THERE seems to be no end in sight to the saga about the list of Politically Exposed Persons (PEPs) with non-performing loans (NPLs), which the House watchdog committee discusses inconclusively every week. On Thursday, the governor of the Central Bank of Cyprus Constantinos Herodotou appeared at the committee to answer deputies’ questions but the meeting was ended abruptly by the House President Demetris Syllouris, who was chairing it, because a row erupted after a Disy deputy used threatening language against an Akel colleague.
Before the premature adjournment, three deputies came clean about the NPLs they had while a fourth asked Herodotou if she was on the list so she could prepare her answers. One of the three was the chairman of committee, Diko deputy Zacharias Koulias, who defended himself in a rather petulant way. “I am on all the lists and I am an arch-thief,” he said before disingenuously asking whether it was a crime for someone to owe money when half the population owed money.
The wily Koulias was deflecting attention from what the real issue was – his shabby behaviour. He had used his position as chairman of committee to prevent discussion and disclosure of the list because he wanted to conceal the fact that he was a PEP with NPLs. Koulias has been at pains to suppress this information since 2015 when he reported the former Central Bank governor, Chrystalla Geoghadji, to the police. She had announced she had a list of PEPs with bad debts and Koulias gave a statement to police claiming she was violating bank confidentiality that was a criminal offence. No crime was committed as Georghadji had not released the information.
Last year, Herodotou had twice written to the committee, informing it he could present the list to it only if he were officially asked to do so and both times was ignored by Koulias – the first letter was sent in July and kept secret by Koulias and House president Demetris Syllouris. Only when deputies found out about a second letter – sent in November – that was ignored did they make a fuss and demanded the governor be invited to the committee. Even then, Koulias and Syllouris argued against this happening.

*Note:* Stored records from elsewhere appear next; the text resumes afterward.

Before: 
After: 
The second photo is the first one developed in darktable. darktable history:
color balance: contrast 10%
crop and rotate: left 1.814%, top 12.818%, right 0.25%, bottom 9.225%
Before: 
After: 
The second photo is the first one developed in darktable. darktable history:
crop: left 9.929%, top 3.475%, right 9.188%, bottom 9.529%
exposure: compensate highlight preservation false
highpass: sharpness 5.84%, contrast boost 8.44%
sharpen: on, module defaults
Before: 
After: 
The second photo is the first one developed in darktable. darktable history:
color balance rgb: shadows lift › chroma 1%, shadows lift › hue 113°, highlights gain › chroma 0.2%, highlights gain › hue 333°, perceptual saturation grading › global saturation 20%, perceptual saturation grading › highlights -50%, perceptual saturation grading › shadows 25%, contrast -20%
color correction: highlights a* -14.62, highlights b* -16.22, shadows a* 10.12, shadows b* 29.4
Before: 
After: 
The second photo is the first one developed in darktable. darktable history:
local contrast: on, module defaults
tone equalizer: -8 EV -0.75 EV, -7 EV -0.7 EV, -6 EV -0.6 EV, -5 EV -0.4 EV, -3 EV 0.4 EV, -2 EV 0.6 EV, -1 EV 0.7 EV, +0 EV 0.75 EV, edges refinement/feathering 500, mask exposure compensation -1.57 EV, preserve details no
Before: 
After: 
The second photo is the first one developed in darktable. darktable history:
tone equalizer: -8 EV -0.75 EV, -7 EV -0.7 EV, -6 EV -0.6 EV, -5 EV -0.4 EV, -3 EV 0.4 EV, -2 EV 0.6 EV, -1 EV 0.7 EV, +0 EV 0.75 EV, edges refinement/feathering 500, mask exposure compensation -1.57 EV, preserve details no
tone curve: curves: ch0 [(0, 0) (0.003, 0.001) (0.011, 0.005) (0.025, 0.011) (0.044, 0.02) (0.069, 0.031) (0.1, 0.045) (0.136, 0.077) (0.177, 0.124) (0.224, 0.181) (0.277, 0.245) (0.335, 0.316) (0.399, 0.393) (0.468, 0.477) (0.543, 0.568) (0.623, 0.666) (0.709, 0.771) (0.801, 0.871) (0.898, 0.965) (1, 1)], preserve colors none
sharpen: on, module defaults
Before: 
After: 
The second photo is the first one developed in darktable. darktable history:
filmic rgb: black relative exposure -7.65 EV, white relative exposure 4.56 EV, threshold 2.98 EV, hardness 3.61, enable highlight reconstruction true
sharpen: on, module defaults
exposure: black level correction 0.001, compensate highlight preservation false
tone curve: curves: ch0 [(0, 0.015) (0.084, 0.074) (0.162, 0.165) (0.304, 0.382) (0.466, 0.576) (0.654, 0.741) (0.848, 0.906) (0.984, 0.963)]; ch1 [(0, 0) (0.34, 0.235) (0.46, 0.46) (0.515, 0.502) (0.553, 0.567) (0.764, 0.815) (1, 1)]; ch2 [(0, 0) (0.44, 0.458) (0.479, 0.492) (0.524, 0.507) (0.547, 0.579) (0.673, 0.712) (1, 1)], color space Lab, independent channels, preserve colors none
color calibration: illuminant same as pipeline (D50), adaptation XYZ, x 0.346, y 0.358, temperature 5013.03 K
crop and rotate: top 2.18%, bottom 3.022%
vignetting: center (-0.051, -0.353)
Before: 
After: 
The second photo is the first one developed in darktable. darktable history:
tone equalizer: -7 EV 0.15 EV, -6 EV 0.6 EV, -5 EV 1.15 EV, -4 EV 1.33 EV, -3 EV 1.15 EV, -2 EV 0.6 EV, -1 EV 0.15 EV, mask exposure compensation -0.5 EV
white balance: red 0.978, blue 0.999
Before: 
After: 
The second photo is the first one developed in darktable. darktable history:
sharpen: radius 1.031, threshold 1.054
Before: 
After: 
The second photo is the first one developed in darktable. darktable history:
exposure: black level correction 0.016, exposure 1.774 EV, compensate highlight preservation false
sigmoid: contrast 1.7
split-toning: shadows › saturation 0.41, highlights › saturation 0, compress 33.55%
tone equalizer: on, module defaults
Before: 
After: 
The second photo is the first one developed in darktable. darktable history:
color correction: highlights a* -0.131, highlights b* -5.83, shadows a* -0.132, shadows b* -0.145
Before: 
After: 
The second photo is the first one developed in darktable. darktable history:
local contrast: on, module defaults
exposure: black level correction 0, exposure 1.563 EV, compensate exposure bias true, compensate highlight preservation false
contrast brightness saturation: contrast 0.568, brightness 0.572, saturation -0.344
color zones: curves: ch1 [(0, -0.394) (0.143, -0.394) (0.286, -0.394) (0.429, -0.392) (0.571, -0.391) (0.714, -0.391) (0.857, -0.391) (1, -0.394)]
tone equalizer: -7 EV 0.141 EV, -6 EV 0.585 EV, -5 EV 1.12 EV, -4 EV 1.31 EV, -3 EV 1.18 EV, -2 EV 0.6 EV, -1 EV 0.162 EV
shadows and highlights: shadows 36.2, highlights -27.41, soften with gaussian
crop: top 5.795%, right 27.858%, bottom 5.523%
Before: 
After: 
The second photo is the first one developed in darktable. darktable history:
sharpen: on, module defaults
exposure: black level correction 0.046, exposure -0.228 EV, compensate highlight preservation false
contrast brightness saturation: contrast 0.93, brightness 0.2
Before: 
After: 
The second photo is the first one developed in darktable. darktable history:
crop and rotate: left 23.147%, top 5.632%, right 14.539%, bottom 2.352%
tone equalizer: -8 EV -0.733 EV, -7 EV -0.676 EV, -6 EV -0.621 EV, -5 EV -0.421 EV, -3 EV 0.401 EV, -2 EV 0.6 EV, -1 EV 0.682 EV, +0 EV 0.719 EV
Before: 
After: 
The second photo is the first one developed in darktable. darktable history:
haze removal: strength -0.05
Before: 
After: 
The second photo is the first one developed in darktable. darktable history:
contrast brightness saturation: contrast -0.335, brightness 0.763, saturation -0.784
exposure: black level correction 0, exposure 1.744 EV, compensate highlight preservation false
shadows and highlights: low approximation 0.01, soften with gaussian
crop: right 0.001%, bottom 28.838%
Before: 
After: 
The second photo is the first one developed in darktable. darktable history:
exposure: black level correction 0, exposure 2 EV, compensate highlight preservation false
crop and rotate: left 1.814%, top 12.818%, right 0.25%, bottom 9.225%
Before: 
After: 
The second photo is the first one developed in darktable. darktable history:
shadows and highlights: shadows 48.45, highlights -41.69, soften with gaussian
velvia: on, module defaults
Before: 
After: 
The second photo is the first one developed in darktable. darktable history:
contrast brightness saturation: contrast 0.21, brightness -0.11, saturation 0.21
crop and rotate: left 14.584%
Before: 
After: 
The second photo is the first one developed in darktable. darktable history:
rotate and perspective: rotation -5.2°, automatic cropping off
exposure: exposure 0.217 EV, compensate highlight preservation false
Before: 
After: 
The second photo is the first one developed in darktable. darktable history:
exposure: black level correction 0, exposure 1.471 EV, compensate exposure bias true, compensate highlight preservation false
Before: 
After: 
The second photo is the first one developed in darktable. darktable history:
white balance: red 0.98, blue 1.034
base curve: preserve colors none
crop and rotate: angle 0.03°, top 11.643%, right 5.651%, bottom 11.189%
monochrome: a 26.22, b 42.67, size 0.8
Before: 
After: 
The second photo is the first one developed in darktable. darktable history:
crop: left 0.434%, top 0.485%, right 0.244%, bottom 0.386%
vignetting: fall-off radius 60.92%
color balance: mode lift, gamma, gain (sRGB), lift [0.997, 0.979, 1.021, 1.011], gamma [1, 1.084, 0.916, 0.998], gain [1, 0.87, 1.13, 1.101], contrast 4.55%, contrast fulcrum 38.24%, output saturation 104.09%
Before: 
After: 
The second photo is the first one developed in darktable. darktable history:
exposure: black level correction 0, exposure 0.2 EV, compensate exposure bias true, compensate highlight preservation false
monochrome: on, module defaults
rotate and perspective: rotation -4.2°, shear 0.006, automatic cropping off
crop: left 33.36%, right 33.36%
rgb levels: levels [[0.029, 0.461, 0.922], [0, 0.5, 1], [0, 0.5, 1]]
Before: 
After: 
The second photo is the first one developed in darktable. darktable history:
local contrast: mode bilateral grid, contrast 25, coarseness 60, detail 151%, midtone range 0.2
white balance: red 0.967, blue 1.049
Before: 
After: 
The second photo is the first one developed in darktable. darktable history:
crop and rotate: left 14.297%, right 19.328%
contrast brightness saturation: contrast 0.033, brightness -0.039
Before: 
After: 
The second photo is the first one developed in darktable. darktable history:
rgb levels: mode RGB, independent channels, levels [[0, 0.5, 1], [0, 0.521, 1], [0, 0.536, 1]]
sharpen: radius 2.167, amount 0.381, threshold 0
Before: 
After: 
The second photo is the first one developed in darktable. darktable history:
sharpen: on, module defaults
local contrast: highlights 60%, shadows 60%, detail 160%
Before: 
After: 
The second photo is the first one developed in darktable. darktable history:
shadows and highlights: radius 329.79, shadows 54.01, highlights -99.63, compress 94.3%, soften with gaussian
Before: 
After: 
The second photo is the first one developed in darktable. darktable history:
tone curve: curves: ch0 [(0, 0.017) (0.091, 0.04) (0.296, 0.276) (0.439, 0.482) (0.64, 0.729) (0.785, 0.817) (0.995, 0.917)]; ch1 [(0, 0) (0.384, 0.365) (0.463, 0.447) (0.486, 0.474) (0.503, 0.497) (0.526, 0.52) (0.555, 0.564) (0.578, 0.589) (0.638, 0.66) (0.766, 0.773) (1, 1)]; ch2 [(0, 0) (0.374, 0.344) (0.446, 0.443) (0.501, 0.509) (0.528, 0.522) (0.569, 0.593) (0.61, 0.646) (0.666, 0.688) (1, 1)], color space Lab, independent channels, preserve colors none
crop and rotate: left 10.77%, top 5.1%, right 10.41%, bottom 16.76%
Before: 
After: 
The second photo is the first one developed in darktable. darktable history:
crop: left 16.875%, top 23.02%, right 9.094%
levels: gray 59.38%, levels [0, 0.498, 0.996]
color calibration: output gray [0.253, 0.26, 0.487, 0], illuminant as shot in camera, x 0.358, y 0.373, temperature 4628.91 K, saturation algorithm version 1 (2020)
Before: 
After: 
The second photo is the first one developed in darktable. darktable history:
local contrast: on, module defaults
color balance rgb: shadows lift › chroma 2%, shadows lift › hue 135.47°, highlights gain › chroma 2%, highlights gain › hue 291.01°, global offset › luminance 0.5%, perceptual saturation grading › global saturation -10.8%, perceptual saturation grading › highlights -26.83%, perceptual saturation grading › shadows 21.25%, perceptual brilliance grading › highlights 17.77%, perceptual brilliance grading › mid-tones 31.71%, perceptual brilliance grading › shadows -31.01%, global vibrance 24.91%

Koulias behaved disgracefully in failing to declare his interest while carrying on chairing the committee meetings. In any parliament, with a code of ethical behaviour, he would have asked another deputy to chair the meetings about the PEP list, because he had a personal interest in the matter. Admittedly, it is too much to expect from someone who actually used his position to suppress information that would have harmed him personally, even if he had committed no crime, as he said, in not repaying his loans.
What is worse is that the House president, the person that is meant to uphold the standards of the legislature, has not only endorsed Koulias’ shabby behaviour but he has also shown he fully approves of deputies not declaring their interests and suppressing information out of self-interest.